A microwave oven is a fairly fail-safe device. It can cook meals in minutes without any worry of an appliance malfunction. But even the most reliable of cooking contraptions can sometimes go on the fritz. Perhaps your microwave keeps losing power or won't turn on at all. Or maybe the appliance cooks slowly or unevenly. In most cases, you can figure out on your own if the unit can be fixed or needs to be replaced.
If the microwave won't run at all, there are several small components that could be faulty, but the most common is a blown fuse. Before doing any investigative work on the microwave, make sure it is unplugged and follow your owner's manual.
First, check to make sure that there are no issues with the power cord. Next, check the fuse. To do this, you will need to remove the microwave cabinet. This can be done by taking out all of the screws from the back and the bottom of the microwave. After doing this, the cabinet should be able to slide back and off.

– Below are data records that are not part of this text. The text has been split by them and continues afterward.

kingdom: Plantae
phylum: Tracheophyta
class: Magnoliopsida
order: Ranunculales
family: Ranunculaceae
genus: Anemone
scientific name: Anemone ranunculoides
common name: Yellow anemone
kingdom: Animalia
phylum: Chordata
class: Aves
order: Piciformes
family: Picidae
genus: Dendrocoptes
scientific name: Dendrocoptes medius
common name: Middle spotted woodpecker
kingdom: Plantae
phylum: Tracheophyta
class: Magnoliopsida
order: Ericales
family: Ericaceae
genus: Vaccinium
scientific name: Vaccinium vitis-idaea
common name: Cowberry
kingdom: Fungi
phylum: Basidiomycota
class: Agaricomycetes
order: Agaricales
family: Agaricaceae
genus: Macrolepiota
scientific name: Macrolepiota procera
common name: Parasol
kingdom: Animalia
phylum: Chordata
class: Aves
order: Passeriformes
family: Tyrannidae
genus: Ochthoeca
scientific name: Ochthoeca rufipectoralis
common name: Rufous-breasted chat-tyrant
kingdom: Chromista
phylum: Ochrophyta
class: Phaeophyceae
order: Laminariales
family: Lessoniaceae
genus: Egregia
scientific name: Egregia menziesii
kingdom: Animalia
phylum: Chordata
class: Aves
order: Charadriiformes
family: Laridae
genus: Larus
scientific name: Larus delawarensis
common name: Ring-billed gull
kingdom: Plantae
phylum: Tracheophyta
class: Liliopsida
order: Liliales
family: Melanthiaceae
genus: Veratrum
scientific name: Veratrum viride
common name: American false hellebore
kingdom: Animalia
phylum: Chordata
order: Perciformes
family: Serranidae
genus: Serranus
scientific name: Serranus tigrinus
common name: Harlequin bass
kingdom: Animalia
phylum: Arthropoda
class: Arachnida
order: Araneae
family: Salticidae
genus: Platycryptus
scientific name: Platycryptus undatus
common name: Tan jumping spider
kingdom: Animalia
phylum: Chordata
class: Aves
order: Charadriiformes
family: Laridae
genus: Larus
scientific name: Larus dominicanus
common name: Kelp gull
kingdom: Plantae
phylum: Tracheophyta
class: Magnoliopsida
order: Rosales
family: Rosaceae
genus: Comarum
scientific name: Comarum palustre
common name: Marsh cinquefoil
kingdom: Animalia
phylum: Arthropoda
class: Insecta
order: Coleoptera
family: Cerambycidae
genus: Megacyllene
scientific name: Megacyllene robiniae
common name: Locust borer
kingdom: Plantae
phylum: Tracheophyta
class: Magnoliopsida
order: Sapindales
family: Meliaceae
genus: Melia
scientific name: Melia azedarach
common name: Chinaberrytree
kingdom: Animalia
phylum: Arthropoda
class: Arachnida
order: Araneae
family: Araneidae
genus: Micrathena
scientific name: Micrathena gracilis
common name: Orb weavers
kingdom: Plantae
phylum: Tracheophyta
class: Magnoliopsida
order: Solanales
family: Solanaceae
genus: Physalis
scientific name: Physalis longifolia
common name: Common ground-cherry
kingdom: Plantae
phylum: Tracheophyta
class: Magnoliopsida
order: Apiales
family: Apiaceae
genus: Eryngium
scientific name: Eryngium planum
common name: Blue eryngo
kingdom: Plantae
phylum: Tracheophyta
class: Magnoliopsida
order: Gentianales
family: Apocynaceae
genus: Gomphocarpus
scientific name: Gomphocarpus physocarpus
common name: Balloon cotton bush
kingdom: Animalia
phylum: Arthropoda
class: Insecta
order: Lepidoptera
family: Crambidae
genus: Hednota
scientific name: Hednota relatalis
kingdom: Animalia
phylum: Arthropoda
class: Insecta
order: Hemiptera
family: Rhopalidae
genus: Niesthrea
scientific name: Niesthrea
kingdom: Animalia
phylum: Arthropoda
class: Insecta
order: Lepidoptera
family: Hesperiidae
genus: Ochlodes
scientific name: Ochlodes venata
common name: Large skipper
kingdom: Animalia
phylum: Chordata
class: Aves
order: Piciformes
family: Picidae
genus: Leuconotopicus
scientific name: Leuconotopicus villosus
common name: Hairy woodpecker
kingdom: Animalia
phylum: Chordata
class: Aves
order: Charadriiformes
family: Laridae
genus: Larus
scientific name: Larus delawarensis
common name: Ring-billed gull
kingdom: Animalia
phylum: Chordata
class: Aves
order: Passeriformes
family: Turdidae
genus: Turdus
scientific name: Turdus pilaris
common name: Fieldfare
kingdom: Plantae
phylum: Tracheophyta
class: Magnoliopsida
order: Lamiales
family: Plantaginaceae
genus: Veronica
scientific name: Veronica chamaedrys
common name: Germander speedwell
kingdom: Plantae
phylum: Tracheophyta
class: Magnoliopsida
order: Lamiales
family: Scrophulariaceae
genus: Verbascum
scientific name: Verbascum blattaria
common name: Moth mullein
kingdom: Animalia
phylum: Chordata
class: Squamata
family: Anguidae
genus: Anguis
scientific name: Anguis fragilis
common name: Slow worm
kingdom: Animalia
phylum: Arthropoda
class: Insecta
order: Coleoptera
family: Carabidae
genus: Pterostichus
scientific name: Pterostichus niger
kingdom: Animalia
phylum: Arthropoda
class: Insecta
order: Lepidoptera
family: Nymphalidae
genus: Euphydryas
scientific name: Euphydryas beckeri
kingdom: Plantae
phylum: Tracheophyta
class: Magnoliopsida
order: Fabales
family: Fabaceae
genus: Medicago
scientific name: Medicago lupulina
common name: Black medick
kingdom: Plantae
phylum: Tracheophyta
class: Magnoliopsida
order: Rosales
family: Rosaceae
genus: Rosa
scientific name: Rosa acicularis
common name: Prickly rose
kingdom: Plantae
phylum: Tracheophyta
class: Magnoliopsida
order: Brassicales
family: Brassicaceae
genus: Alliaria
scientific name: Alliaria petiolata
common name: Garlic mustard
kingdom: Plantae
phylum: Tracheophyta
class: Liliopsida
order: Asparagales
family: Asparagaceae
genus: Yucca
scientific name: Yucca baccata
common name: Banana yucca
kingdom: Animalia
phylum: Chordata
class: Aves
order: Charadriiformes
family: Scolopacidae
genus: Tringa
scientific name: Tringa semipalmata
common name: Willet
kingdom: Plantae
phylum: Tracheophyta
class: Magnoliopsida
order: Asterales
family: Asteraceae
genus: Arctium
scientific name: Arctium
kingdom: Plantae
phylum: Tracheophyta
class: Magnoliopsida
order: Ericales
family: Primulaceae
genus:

In most models, the fuse will be found in the back of the microwave near the electrical cord. The fuse can be removed by using a fuse puller or by carefully using a screwdriver. The fuse can be replaced or tested with a multimeter, which tests for electrical charges and will be able to tell if the fuse still works or if it needs to be replaced.
What if the microwave keeps blowing fuses? This can be a symptom of a larger problem, such as a faulty capacitor, diode or magnetron. The capacitor and the diode take household AC power and turn it into high-voltage DC power used by the magnetron. With this in mind, investigate these components with caution. Never touch the capacitor with your hands. It can actually still hold power after the microwave has been unplugged.
Use your manufacturer directions to locate the capacitor. On most models, it will be in the back of the machine. Use a screwdriver to remove the leads from the capacitor. Then connect the probes from your multimeter to see if the component is faulty. The diode will be connected to the capacitor. Disconnect the diode from the capacitor and connect your multimeter to find out if there is a charge.
If both the capacitor and diode seem to be in working order, your problem will most likely be with the magnetron, which is best left for a professional to replace.
The magnetron can also be responsible for slow and uneven cooking. This can also happen if your microwave turntable is not working. Checking and fixing the turntable is a much simpler task than dealing with the magnetron.
First, turn the microwave upside down and locate the motor housing. Unscrew the motor housing to reveal a circular turntable motor. There should be two leads connected to the motor. Remove one and connect your multimeter probes. If your multimeter reveals an infinity symbol, the motor will need to be replaced.